ART + SCIENCE: Jeanine Michna-Bales
Jeanine Michna-Bales is a photographer based in Dallas, Texas. Her series THE BARNETT SHALE: A FRACK-TURED LAND was awarded the PhotoNOLA Portfolio Review Prize in 2015. Through her work, Michna-Bales addresses socio-political issues of the past and present, exposing current vulnerabilities and shedding light on prior events whose pasts are out of sight yet not out of mind. Although Michna-Bales possesses a left-brained approach to communicating her message, employing well-organized facts and documentation, she also delivers her message with a keen visual sensibility.

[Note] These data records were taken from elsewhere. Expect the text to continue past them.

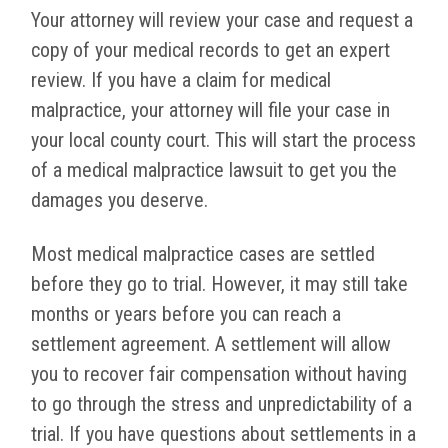
Your attorney will review your case and request a
copy of your medical records to get an expert
review. If you have a claim for medical
malpractice, your attorney will file your case in
your local county court. This will start the process
of a medical malpractice lawsuit to get you the
damages you deserve.
Most medical malpractice cases are settled
before they go to trial. However, it may still take
months or years before you can reach a
settlement agreement. A settlement will allow
you to recover fair compensation without having
to go through the stress and unpredictability of a
trial. If you have questions about settlements in a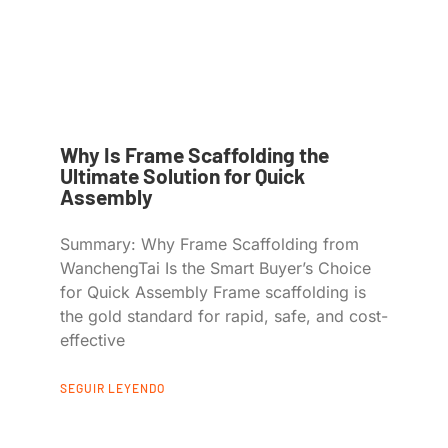
Why Is Frame Scaffolding the
Ultimate Solution for Quick
Assembly
Summary: Why Frame Scaffolding from
WanchengTai Is the Smart Buyer’s Choice
for Quick Assembly Frame scaffolding is
the gold standard for rapid, safe, and cost-
effective
SEGUIR LEYENDO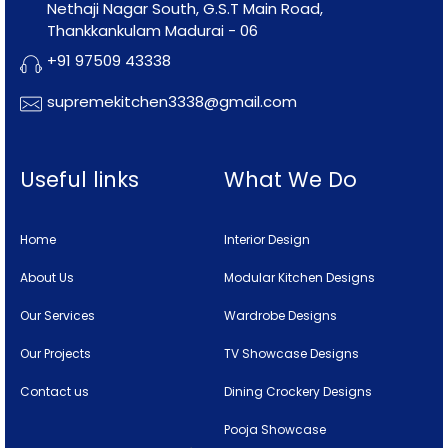
Nethaji Nagar South, G.S.T Main Road,
Thankkankulam Madurai - 06
+91 97509 43338
supremekitchen3338@gmail.com
Useful links
What We Do
Home
Interior Design
About Us
Modular Kitchen Designs
Our Services
Wardrobe Designs
Our Projects
TV Showcase Designs
Contact us
Dining Crockery Designs
Pooja Showcase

The photographs from the series THE BARNETT SHALE: A FRACK-TURED LAND allow the viewer to become witness to an array of locations that are effected by hydraulic fracturing of the land, commonly referred to as “fracking.” Presented are recognizable landscapes, from rural backyards to freeways. Yet it’s in the detail of her use of light, shadow, movement and overall composition that helps present an inviting and simultaneously threatening sense of place, delivering these photographs firmly within the right-brained world.

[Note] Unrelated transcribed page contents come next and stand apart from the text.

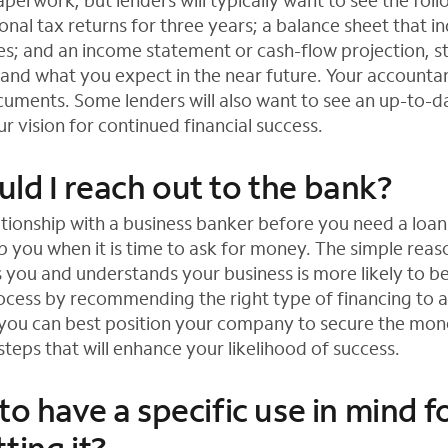
perwork, but lenders will typically want to see the fo
onal tax returns for three years; a balance sheet that 
ties; and an income statement or cash-flow projection, s
 and what you expect in the near future. Your accounta
uments. Some lenders will also want to see an up-to-d
r vision for continued financial success.
ld I reach out to the bank?
ationship with a business banker before you need a loan
 you when it is time to ask for money. The simple reason
you and understands your business is more likely to be
ocess by recommending the right type of financing to a
you can best position your company to secure the mon
teps that will enhance your likelihood of success.
to have a specific use in mind f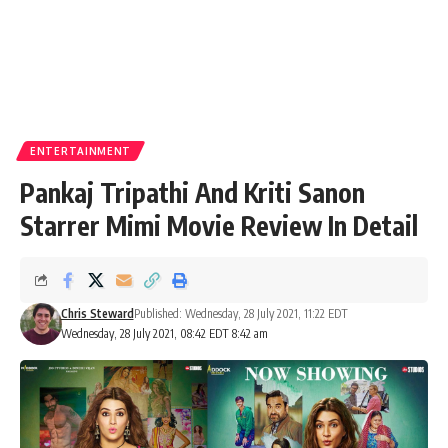
ENTERTAINMENT
Pankaj Tripathi And Kriti Sanon
Starrer Mimi Movie Review In Detail
Chris Steward
Published: Wednesday, 28 July 2021, 11:22 EDT
Wednesday, 28 July 2021, 08:42 EDT 8:42 am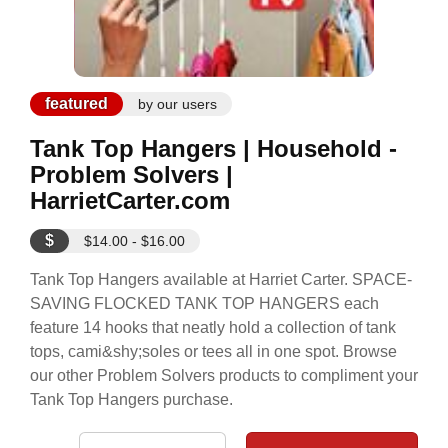
featured
by our users
Tank Top Hangers | Household -
Problem Solvers |
HarrietCarter.com
$
$14.00 - $16.00
Tank Top Hangers available at Harriet Carter. SPACE-
SAVING FLOCKED TANK TOP HANGERS each
feature 14 hooks that neatly hold a collection of tank
tops, cami&shy;soles or tees all in one spot. Browse
our other Problem Solvers products to compliment your
Tank Top Hangers purchase.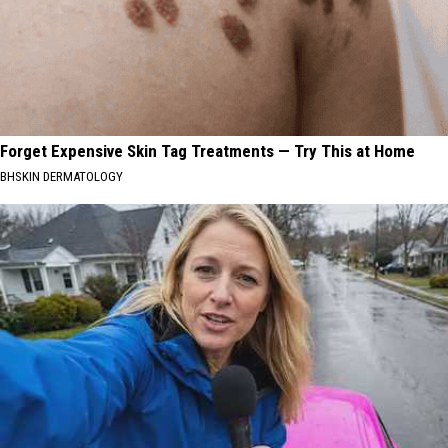
Forget Expensive Skin Tag Treatments — Try This at Home
BHSKIN DERMATOLOGY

Jeanine Michna-Bales’ (American, b. 1971) work explores the relationships between what has occurred or is occurring in a society, and how people have chosen to react to those events. Michna-Bales meticulously researches each topic—considering different viewpoints, causes and effects, and political climates—and often incorporates found or archival text and audio.
Whether exploring the darkened stations along the Underground Railroad, long-forgotten nuclear fallout shelters, or the invisible epicenters of environmental turmoil, her work seeks out places that are hidden in plain sight.
Images from her series about the Underground Railroad have appeared in group shows around the United States, including Moving Walls 23: Journeys (up through September 9, 2016, at Open Society Foundations in New York) and Southern Exposure: Portraits of a Changing Landscape at the Museum of Contemporary Art Jacksonville. Her work has been published in In Sight from The Washington Post, Harper’s Magazine, GEO Histoire, Harvard University’s Transition magazine, and WIRED Raw File. In 2014, she was named to the Photolucida Critical Mass Top 50. Her forthcoming book, Through Darkness to Light: Seeking Freedom on the Underground Railroad, will be released by Princeton Architectural Press in February 2017.
THE BARNETT SHALE: A FRACK-TURED LAND
When we moved from San Francisco, California to Dallas, Texas 11 years ago, earthquakes were the last thing on our minds. Prior to a series of ten earthquakes in a 24-hour period the end of October in 2008, the Dallas-Ft. Worth area had virtually no earthquakes on record. Since then, the number of earthquakes and their magnitudes have been increasing at an alarming rate, with over 80 in 2015 at 1.5 magnitude or higher on the Richter Scale.
The Dallas-Ft. Worth Metroplex sits on top of The Barnett Shale Formation, encompassing 17 counties in Northeast Texas impacting a population of almost 6 million. It has been undergoing the aggressive process to release oil and natural gas called hydraulic fracturing, or ‘fracking,’ which scientists have linked to earthquakes; air and groundwater contamination; health issues in livestock and humans; and dangerous pipeline and well blowouts.
As a way of processing what I was learning, I started visually documenting the epicenters of each earthquake, as well as some of the other impacts of fracking on our area. Recent scientific studies have stated that wastewater injection wells can activate fault lines up to 50km (about 31 miles away) causing “induced” earthquakes. In addition, the United States Geological Survey (USGS) just released maps highlighting vulnerable areas to man-made earthquakes — suddenly 7 million people are living in quake zones where, historically, noticeable earthquakes were rare: Texas, Colorado, Arkansas, Kansas, New Mexico, Oklahoma, Ohio and Alabama. These areas have no seismic building codes or retrofitted infrastructure, making the areas ripe for a disaster.
Two percent of Texans hold mineral rights. Yet, the Texas State Legislature passed House Bill 40 in May, 2015 — effectively siding with the oil and gas companies against local citizens by overturning a fracking ban in Denton County. Texas has become the front lines in the war on fracking. Because shale formations lie quietly below most of the Earth’s surface, I believe this project is fast-becoming relevant to us all.